-- ACTION ITEM --
From the line below that contains "mug: present [484,1038,558,1140]" to the line that contains "home mirror: none", repeat every line exactly, both ends included, and nothing else.

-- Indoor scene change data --
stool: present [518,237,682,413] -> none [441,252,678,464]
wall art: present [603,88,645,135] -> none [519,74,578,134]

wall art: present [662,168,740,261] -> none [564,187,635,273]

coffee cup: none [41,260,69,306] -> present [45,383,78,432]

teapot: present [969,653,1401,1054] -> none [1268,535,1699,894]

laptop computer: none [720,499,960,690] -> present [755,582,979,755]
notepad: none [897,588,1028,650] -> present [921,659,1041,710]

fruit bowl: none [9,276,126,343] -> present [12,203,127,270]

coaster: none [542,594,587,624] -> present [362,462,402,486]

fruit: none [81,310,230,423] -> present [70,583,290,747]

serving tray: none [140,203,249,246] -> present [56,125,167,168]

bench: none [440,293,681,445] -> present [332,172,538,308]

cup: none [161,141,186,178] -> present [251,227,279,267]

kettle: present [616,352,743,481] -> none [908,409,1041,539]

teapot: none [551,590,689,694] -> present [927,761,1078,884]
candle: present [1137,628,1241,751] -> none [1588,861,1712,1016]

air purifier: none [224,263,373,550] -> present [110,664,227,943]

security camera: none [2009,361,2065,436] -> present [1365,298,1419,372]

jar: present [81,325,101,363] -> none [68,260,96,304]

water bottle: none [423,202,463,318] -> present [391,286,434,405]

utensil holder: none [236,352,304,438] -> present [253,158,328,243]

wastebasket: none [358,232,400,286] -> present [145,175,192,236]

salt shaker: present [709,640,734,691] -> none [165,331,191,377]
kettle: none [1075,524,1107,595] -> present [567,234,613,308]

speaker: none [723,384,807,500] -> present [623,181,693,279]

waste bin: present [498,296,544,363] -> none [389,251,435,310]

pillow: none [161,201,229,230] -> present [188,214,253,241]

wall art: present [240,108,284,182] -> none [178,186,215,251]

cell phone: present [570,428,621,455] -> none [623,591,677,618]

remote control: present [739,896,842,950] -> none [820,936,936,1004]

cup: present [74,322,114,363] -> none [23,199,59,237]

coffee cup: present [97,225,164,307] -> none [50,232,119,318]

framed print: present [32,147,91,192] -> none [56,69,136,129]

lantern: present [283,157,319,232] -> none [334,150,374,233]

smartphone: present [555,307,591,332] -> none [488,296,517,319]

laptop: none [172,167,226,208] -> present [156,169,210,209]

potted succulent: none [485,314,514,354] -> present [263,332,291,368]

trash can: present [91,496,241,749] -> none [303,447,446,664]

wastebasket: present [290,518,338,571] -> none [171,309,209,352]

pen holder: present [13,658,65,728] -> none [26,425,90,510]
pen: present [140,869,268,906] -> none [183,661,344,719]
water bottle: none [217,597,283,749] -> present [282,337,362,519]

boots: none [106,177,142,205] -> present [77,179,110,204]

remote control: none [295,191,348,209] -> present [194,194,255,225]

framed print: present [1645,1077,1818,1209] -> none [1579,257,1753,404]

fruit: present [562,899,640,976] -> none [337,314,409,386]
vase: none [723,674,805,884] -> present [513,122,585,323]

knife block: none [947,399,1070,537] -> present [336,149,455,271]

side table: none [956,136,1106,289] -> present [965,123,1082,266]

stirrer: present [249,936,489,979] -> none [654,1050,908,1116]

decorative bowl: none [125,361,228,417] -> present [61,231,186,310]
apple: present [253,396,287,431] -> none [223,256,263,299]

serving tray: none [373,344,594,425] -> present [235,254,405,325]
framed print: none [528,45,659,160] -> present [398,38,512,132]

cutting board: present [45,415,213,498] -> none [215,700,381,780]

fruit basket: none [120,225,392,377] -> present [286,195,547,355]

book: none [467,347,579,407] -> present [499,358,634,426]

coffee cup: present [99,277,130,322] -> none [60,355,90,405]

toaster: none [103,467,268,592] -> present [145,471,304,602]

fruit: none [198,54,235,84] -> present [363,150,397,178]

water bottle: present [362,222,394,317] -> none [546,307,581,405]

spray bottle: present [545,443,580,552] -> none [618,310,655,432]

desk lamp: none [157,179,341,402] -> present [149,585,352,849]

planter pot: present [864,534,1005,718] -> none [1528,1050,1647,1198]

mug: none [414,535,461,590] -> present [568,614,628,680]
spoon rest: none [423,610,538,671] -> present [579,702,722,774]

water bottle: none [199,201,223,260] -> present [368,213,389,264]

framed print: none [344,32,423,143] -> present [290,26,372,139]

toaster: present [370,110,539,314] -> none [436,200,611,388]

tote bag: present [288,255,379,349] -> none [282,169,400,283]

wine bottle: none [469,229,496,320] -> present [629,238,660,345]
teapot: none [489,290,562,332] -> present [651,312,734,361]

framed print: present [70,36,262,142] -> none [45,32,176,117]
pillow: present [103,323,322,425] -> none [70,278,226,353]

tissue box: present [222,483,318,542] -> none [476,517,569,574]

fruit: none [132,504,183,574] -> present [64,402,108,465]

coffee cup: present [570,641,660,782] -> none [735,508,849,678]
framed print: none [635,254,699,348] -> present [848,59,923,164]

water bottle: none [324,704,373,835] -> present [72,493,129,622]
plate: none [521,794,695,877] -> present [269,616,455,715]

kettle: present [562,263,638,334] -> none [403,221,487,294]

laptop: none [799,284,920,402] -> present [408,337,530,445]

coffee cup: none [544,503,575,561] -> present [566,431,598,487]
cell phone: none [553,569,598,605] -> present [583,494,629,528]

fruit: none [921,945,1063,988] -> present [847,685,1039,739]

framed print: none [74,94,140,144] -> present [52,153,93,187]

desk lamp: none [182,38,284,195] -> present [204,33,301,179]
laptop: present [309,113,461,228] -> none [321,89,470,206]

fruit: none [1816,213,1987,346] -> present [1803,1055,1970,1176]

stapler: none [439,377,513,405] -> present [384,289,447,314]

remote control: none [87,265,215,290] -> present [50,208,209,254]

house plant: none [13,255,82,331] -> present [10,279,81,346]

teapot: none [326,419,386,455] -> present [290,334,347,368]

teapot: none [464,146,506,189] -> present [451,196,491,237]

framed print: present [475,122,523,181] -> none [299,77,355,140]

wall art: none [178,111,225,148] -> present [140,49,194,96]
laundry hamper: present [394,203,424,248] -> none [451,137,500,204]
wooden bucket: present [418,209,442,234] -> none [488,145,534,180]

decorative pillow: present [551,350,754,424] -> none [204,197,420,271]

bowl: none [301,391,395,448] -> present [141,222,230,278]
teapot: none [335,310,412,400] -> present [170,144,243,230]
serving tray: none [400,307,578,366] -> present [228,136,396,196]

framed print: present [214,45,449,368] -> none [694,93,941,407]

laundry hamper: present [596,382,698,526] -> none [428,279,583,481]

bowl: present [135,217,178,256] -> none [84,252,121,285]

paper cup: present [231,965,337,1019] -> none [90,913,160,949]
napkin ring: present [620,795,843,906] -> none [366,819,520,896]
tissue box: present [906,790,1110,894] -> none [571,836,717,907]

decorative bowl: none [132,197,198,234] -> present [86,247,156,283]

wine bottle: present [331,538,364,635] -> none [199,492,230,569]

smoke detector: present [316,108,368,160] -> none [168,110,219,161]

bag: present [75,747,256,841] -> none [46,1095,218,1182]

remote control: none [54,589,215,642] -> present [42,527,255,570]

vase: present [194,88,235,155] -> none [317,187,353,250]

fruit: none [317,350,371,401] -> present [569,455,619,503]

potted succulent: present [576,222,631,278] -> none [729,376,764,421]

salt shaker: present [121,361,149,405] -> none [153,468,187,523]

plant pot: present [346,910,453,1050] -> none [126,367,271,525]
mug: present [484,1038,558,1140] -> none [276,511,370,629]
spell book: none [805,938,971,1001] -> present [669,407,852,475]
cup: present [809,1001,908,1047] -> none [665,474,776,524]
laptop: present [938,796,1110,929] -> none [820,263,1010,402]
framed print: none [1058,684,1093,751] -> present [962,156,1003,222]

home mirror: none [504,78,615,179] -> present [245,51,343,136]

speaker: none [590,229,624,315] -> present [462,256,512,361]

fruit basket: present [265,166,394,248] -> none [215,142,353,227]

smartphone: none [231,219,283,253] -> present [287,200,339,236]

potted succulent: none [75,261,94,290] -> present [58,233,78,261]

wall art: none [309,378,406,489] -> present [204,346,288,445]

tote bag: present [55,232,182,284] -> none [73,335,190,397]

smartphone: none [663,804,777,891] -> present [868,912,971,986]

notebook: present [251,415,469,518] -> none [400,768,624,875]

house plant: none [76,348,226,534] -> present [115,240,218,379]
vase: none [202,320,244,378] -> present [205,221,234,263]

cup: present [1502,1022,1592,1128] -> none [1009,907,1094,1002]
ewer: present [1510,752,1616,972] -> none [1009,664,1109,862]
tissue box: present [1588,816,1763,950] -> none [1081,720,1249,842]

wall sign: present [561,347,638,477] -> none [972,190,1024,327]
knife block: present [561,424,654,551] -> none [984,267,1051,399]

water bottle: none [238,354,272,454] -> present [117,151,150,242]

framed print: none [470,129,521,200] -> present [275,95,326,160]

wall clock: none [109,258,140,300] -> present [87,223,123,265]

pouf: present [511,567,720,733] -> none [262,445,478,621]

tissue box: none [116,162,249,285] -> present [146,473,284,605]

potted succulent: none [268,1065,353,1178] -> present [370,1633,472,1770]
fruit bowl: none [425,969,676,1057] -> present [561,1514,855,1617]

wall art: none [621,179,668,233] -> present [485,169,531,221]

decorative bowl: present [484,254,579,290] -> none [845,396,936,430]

-- SOLUTION FOR THIS TASK --
mug: present [484,1038,558,1140] -> none [276,511,370,629]
spell book: none [805,938,971,1001] -> present [669,407,852,475]
cup: present [809,1001,908,1047] -> none [665,474,776,524]
laptop: present [938,796,1110,929] -> none [820,263,1010,402]
framed print: none [1058,684,1093,751] -> present [962,156,1003,222]

home mirror: none [504,78,615,179] -> present [245,51,343,136]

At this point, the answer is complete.